The German Girl Symbols, Allegory and Motifs

The German Girl Symbols, Allegory and Motifs

Wealth and loss

The novel begins with an archetypal motif: a change of station. Suddenly, the wealth and excess that defined Hannah and Leo's experience of life is removed from them, and their journey is incited. They are forced to leave Germany as fugitives, and they go from privilege and absolute power to complete powerlessness. They go from excessive resources to complete dependeNcy. Typically, this motif is partnered with a consideration of fate.

The symbolic friends

Instead of showing the unifying side of fate, this novel shows the chaotic side of fate. The boy and girl aren't brought together; they are rent apart. The friends symbolize community, since they are in community through relationship. In this case, the symbolic reading might be that the chaos of war drives a wedge between communities. That makes sense, considering the symbolic package from Hannah to Anna which also shows something similar.

The ship

The ship represents the fateful passage into chaos that the characters endure. The ship is a good symbol for this journey, because the ship makes a voyage through waters that are chaotic by nature. They are all exposed to chaos, dependent on chances. The question of fate and fortune is clearly at stake when the ship tries to harbor and is rejected by the Americans. Suddenly, the ship which represented hope for escape now represents a likely demise.

Cuba as a new home

Cuba represents a chance at life.

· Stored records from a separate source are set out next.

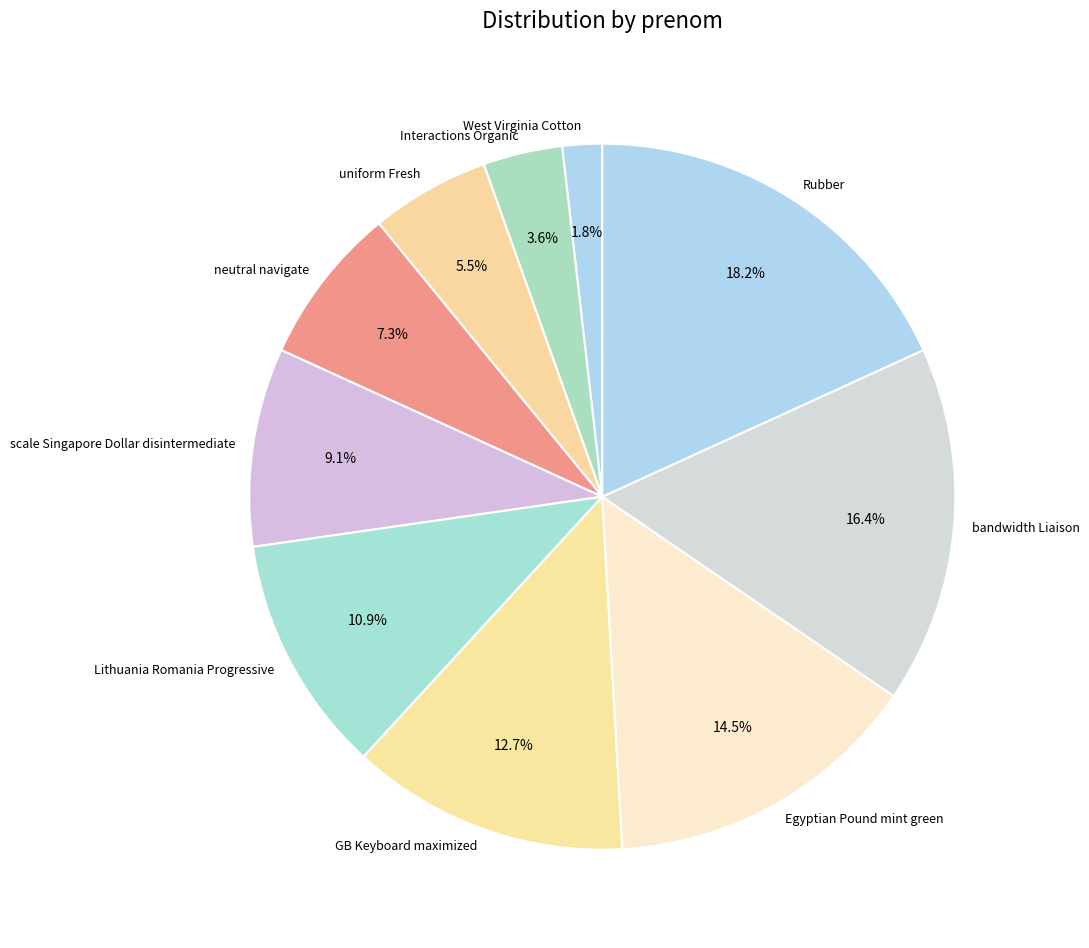

To the nearest percent, what is the combined percentage of uniform Fresh and Lithuania Romania Progressive?

16%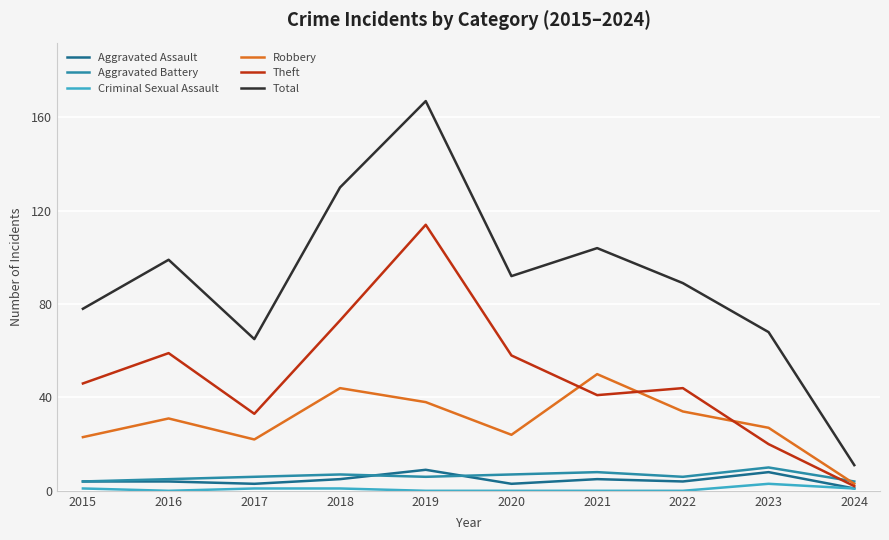

What are all the series names shown in the legend?

Aggravated Assault, Aggravated Battery, Criminal Sexual Assault, Robbery, Theft, Total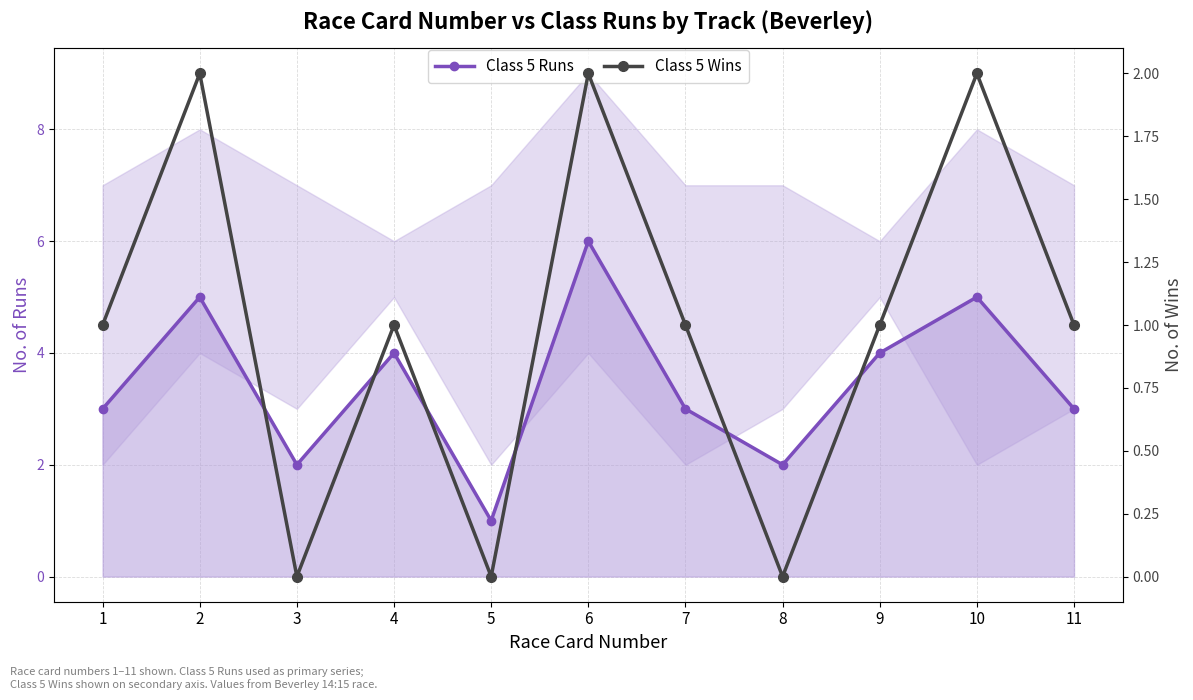

List the series in order of their overall mean, highest first.

Class 5 Runs, Class 5 Wins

This is shown through implication when Leo realizes that because he is not admitted into Cuba, he will probably starve to death in the ocean, because the ship didn't have enough resources to make the return voyage, and even then, they would be returning to Europe in the height of World War II. The symbol is poignant, because no one really wants to go to Cuba; they were rich and powerful people in Germany, and now they are struggling for a chance to be peasants in a country they had no desire of going to.

The package

When Anna receives a package from her great aunt, Hannah, the reader sees that as a clear symbol, perhaps pointing to the absurdity of experience. Although Hannah wants to survive, her experience is clouded by loneliness; she wants her experiences to be witnessed by someone she loves, but she is alone in Cuba. Her package implies her loneliness, and it symbolizes the same loneliness in Anna, who was also lonely, because her family was destroyed by war. The package symbolizes the agony of loneliness and the need for one's suffering to be acknowledged.